I’ve been writing on marriage for almost three years now. Yet just this past week I had a huge “aha” discovery regarding the word surrender. I have no idea how it took me so long to see this.
When you hear the word “surrender,” what do you think of? Defeat? Loss? Giving up? Being taken captive? Waving the white flag? A lost cause?
But none of these are the kind of things I refer to when I talk about a “surrendered marriage.” Oh no, not at all!!!
So what does surrender have to do with marriage?
The word surrender actually comes from two Anglo-Norman French words: Sur and render. Let’s break it down
1. Sur – a prefix meaning over and above. Think surcharge or surtax. Something you pay over and above regular charges or normal taxes.
2. Render – to give. To hand over. To abandon oneself entirely to.
Put these two together and what do you have? You have the very heart of marital surrender.
To go over and above in giving to your spouse, including giving yourself.
And Then Some
Surrender within marriage, in essence, means the surrender of self. Self-centeredness, self-protection, self-promotion and self-reliance have no place in a surrendered marriage. It means not looking so much to your rights as to your responsibilities and to the good of your relationship.
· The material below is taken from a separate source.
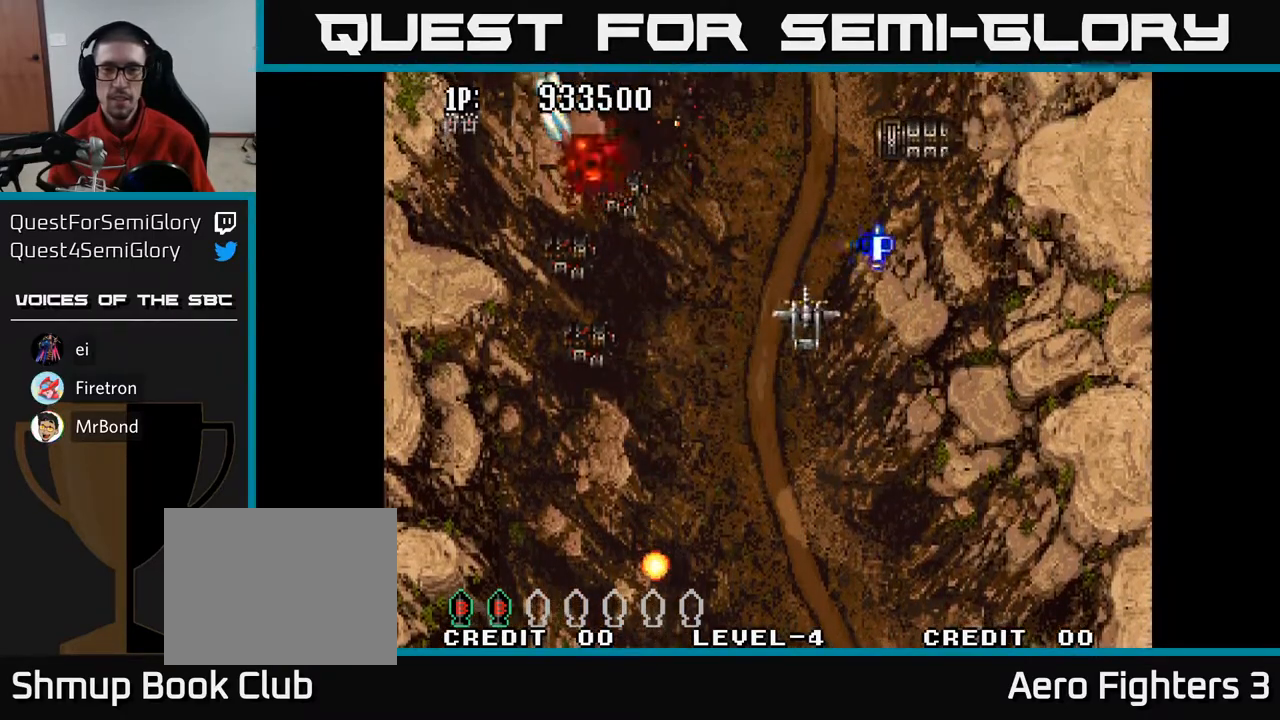
{"buttons": ["A", "DPAD_RIGHT"], "left_stick": "center", "right_stick": "center", "events": [[183, "DPAD_UP", "up"], [333, "DPAD_DOWN", "down"], [417, "DPAD_DOWN", "up"]]}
It may involve laying aside your personal preferences, sacrificing your self for the sake of your spouse and the good of your marriage.
This is not giving out of compulsion or duty, but out of love and a desire to see your wife or husband thrive.
It is also not giving in order to earn love. No, in a surrendered marriage, you already believe in the love of your spouse. You give from the place of love not to get it. You also give out of the tremendous well of grace and love that you have been given in Christ.
It is not giving to get, either. It’s not a mindset of “I’ll scratch your back, but you better scratch mine at least as much if not a little more.” That’s self-serving and manipulative. We are after unconditional love.
Surrender means giving in order to bless and giving to foster intimacy. It means learning what love looks like to your spouse, and then doing that in the little things every day.
Surrender means giving your spouse what he or she needs from you – and then some. Try to out-give, out-bless, and out-love each other. That is the only kind of competition that belongs in a surrendered marriage.
Holding Nothing Back
A surrendered marriage means giving yourself to your spouse 100%, and holding nothing back, abandoning yourself.
Today everyone is talking about 50-50 marriages, where the goal is to make everything equal and fair. I’m suggesting you subscribe to a different paradigm. I suggest a 100-100 marriage is more in keeping with the biblical model of marriage, that is Christ and the church. That is living as one flesh.
Giving yourself means being willing to be totally naked before your spouse in every sense (emotionally, physically, spiritually). Are you bold enough to be naked without shame?
Now to be clear, giving yourself is not denying who you are, but bringing the fullness of who you are into your marriage in order to serve and bless your spouse and strengthen your relationship. Just like Jesus brought the fullness of himself, fully God and fully man, to the cross for our benefit, in order to live in intimacy with us forever:
Mostly what God does is love you. Keep company with him and learn a life of love. Observe how Christ loved us. His love was not cautious but extravagant. He didn’t love in order to get something from us but to give everything of himself to us. Love like that.
Ephesians 5:2 (MSG)
Surrender is not a natural or easy thing for most of us. Something in us resists the notion. Certainly, it isn’t prevalent in society at large, where seemingly everything is about “me.”
Yet surrender is the very thing we are called to in marriage as God designed it. I’m certain of that fact.
What do you think of my surrender surprise? Does my definition of surrender make sense to you? Where have you struggled with surrender as I have defined it?